2017 budget relies on still more tax hikes
CPS’ budget also includes a $250 million property tax increase the city would need to pass.
That tax increase will come on top of the yearly $540 million property tax hike the city enacted last year to pay for police and fire pensions. That property tax came with another set of increases, from garbage collection fees to ridesharing taxes. Combined with the property tax hike, those increases will cost Chicagoans over $700 million a year when fully phased in by 2018.
And if that weren’t enough, the mayor has proposed a new $240 million utility tax hike to pay for laborer and municipal worker pensions.
Each tax hike is onerous on its own, but added together, the multiple tax increases impose an intolerable burden on Chicagoans already struggling under the highest city tax burden in Illinois.
The city subjects taxpayers to over 30 individual taxes and a multitude of fees – far more than any other major Illinois municipality.
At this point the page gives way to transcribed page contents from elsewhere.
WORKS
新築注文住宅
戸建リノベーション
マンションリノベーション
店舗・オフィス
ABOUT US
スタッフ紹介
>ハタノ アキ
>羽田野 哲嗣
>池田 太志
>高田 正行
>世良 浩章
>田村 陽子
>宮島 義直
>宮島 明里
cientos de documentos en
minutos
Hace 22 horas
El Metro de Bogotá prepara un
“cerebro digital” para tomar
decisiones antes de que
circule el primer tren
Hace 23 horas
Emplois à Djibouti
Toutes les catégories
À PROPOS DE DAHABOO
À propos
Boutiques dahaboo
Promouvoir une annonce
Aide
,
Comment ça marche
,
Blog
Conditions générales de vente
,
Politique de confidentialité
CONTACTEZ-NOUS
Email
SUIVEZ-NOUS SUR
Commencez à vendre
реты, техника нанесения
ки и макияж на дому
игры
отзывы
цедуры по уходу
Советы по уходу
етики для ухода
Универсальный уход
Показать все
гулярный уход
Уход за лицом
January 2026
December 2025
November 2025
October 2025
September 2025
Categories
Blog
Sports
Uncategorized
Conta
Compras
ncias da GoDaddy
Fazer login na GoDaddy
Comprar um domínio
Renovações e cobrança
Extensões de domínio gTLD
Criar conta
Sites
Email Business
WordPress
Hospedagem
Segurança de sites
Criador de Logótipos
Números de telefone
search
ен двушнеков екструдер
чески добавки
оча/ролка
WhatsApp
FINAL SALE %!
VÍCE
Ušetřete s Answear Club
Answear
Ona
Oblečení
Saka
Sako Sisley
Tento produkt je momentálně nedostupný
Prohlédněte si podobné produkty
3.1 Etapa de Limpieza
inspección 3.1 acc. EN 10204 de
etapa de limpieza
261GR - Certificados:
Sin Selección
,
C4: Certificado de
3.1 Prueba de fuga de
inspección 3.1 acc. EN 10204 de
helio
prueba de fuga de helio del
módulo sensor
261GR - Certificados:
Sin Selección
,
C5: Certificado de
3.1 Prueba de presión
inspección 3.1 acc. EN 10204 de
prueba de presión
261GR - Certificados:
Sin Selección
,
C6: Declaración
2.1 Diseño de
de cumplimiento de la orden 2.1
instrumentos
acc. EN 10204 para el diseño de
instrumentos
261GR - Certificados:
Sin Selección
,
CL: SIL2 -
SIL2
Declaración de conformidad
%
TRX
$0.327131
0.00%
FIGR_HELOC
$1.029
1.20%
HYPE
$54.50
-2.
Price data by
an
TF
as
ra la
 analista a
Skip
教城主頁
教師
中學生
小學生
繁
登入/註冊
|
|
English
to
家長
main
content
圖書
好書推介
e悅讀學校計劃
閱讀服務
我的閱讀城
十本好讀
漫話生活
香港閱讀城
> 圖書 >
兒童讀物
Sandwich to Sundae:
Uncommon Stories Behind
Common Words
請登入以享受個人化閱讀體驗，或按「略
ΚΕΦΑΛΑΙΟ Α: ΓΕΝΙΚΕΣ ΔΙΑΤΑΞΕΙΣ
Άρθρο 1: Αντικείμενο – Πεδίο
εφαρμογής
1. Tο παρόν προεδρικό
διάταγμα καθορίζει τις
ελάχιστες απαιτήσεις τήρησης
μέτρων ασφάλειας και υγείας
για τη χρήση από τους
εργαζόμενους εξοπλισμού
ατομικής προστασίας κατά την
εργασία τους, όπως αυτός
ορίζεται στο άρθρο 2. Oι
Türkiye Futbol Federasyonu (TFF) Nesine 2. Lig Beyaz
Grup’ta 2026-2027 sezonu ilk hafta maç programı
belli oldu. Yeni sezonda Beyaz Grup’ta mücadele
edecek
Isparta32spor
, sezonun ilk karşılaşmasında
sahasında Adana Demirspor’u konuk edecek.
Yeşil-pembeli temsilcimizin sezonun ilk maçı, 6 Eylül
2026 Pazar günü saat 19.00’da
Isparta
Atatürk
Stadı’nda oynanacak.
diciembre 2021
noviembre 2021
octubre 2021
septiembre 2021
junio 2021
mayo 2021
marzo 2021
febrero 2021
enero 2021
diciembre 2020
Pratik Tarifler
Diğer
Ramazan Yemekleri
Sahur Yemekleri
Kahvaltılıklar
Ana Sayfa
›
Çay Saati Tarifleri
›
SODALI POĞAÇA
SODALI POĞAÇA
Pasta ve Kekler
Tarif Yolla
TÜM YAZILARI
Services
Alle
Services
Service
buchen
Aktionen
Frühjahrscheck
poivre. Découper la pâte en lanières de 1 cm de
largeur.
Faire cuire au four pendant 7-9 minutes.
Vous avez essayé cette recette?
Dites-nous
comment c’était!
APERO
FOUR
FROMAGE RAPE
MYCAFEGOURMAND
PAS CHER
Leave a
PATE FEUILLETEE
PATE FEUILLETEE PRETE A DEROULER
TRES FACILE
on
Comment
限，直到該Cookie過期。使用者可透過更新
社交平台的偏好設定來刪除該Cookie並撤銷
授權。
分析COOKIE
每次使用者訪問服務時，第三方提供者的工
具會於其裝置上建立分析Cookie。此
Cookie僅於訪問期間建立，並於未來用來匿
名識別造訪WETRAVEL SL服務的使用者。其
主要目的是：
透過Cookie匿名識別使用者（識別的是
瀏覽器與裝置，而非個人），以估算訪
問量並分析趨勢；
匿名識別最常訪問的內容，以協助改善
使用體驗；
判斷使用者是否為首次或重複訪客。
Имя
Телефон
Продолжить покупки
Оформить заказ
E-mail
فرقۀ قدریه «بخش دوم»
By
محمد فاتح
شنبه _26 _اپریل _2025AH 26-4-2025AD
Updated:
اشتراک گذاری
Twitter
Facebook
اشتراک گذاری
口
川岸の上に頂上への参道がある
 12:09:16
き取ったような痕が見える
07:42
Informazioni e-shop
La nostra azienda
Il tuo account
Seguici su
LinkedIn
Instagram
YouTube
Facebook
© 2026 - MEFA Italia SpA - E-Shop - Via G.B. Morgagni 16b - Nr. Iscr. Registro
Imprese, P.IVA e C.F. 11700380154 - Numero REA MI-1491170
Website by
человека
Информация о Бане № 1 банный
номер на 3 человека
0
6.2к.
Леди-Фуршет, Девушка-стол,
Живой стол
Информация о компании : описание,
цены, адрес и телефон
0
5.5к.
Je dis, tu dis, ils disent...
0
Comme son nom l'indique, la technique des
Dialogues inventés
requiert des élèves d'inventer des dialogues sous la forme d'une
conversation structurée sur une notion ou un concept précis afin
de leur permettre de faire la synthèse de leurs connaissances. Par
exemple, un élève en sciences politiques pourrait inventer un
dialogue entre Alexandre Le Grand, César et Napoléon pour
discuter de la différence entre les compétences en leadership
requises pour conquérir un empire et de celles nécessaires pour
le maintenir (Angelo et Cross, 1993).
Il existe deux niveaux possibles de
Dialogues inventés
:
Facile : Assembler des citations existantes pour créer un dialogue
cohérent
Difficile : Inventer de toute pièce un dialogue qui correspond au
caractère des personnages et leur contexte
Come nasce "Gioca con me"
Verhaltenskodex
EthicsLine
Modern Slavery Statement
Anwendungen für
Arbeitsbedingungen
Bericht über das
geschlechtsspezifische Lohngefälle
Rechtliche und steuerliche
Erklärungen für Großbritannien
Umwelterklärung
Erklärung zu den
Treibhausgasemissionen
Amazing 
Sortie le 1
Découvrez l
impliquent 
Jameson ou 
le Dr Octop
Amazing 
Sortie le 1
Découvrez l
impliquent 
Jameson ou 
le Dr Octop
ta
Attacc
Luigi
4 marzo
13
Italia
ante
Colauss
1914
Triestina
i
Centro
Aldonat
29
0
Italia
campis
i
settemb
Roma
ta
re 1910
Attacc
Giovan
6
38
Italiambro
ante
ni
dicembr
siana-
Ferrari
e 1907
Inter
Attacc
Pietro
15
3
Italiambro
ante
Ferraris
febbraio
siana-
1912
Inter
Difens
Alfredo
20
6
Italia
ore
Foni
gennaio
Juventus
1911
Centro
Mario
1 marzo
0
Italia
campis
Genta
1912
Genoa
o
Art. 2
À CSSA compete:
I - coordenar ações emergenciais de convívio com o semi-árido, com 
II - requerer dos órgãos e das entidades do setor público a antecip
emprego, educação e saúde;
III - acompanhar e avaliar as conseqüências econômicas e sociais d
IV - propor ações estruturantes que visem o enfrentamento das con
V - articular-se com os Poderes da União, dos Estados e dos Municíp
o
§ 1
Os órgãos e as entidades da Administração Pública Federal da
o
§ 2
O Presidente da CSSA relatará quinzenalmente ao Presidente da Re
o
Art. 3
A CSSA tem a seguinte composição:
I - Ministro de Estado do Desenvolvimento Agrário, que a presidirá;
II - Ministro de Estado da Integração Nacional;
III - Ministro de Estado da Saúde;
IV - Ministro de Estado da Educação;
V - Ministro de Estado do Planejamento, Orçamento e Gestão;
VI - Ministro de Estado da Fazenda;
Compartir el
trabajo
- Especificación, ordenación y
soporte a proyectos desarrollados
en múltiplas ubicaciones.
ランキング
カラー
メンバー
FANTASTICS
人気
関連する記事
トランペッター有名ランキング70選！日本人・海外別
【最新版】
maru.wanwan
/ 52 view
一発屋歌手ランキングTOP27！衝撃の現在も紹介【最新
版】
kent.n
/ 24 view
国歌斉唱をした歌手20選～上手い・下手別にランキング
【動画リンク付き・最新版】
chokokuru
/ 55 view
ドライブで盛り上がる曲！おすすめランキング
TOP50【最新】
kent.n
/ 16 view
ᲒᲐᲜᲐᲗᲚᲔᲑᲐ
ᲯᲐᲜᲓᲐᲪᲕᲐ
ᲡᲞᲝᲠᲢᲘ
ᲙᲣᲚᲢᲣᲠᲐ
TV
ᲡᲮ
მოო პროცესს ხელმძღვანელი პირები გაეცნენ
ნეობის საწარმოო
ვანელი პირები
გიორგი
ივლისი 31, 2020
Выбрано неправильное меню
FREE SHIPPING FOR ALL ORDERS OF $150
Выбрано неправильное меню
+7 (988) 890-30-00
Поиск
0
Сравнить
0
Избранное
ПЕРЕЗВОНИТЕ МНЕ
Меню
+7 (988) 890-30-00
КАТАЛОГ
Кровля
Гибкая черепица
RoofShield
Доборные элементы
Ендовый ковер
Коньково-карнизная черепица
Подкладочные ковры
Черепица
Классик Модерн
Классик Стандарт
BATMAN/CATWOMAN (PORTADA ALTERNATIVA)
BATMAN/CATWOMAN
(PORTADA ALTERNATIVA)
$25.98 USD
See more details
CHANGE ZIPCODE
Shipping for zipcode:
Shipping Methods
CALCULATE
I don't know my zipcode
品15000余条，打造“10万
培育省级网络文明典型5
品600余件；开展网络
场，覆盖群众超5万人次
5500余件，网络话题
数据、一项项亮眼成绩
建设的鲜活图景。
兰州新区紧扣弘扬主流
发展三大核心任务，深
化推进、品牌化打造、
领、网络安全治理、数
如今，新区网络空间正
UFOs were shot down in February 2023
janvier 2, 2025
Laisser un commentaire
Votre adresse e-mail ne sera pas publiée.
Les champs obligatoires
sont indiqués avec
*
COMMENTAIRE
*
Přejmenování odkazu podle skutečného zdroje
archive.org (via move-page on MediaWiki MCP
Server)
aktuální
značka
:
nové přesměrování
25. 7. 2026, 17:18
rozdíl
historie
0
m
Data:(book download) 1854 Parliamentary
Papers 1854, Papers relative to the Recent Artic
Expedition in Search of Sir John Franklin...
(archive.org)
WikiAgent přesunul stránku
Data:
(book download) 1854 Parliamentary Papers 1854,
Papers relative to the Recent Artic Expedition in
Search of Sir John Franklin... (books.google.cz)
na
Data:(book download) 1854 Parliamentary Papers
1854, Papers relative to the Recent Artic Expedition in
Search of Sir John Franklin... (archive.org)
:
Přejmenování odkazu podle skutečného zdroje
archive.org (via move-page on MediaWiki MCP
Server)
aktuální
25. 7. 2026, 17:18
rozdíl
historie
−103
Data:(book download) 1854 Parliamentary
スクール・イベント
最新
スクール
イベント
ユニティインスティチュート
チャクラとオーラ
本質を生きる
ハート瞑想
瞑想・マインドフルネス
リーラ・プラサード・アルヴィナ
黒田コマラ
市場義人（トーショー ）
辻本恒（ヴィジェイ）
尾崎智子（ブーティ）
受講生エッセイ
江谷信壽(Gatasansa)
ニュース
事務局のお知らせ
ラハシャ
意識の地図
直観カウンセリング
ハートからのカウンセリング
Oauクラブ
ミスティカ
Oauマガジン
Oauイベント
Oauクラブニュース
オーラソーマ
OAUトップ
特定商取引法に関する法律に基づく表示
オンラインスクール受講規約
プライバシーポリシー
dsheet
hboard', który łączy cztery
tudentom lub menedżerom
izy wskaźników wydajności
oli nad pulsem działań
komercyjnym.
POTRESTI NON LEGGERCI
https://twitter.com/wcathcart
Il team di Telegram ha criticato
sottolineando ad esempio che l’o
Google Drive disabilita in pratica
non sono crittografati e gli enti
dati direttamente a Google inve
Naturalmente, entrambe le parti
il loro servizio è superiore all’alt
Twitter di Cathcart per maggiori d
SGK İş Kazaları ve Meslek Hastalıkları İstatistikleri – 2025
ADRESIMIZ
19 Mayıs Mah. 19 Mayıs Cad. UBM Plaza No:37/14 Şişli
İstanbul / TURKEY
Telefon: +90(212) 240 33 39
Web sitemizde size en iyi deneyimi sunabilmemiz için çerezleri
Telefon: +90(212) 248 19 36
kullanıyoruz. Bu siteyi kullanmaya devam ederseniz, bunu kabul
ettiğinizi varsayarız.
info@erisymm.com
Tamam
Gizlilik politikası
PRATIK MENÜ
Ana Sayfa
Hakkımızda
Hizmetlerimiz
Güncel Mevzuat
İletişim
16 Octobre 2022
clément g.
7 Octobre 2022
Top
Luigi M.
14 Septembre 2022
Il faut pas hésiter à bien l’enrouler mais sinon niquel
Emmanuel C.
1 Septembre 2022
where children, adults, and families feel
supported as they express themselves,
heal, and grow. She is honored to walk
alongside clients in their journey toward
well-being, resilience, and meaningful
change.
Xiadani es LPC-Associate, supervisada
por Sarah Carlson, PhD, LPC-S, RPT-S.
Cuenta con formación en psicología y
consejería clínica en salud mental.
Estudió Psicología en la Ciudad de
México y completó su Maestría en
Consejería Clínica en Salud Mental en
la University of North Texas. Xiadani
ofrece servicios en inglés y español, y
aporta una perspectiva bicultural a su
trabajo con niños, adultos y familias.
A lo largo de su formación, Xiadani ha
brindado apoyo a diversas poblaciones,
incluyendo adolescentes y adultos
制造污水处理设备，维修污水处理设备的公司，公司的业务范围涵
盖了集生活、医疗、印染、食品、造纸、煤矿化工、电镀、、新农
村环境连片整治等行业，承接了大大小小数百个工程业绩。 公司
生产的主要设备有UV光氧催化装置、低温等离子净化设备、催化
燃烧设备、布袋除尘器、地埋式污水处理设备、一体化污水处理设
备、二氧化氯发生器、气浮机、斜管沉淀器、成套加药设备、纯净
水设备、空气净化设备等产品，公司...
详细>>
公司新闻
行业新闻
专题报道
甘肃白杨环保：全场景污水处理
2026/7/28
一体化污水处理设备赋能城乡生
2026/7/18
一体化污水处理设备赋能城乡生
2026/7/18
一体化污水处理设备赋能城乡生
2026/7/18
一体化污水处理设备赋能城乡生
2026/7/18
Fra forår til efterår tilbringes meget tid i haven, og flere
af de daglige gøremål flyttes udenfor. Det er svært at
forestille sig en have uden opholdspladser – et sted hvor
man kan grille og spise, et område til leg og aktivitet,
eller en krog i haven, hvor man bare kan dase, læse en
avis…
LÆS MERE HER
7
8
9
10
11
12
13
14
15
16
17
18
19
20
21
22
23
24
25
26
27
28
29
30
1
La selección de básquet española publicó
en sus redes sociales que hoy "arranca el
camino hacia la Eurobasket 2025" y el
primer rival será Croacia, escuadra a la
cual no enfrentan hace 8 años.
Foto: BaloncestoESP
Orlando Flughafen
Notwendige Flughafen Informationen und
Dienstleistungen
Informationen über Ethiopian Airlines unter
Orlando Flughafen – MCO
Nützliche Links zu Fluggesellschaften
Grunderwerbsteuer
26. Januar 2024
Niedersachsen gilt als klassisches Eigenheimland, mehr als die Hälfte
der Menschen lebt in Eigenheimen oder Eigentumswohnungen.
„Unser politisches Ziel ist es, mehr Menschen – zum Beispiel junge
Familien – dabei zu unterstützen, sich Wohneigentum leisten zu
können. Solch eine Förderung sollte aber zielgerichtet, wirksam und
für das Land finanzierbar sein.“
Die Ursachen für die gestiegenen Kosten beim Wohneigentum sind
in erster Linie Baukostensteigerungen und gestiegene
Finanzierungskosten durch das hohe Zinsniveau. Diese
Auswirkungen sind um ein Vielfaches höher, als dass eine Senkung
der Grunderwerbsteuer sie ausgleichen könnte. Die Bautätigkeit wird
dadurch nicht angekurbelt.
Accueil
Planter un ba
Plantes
Residents pay the fourth and 18th highest commercial and residential property taxes. And Chicagoans also pay the highest combined sales tax rate of any major city in the country thanks to Cook County’s 2016 rate hike.
Unless the city and CPS get serious about enacting real reform, more tax hikes are inevitable.
2017 budget: Missed opportunity for real reforms
CPS’ 2017 budget is a wasted opportunity. Instead of creating a budget with real reforms, CPS officials continued their failed borrow-and-tax strategy that does nothing but further burden Chicago taxpayers.
To avoid raising taxes even higher than they are today, CPS must address the imbalances in its fiscal situation by focusing on the other side of the ledger. CPS officials must find ways to reduce expenditures and seriously reform the way the district operates.
Moving new teachers into 401(k)-style retirement plans, offering optional 401(k)-style plans to current workers and negotiating additional reforms with CTU is a vital first step in that process.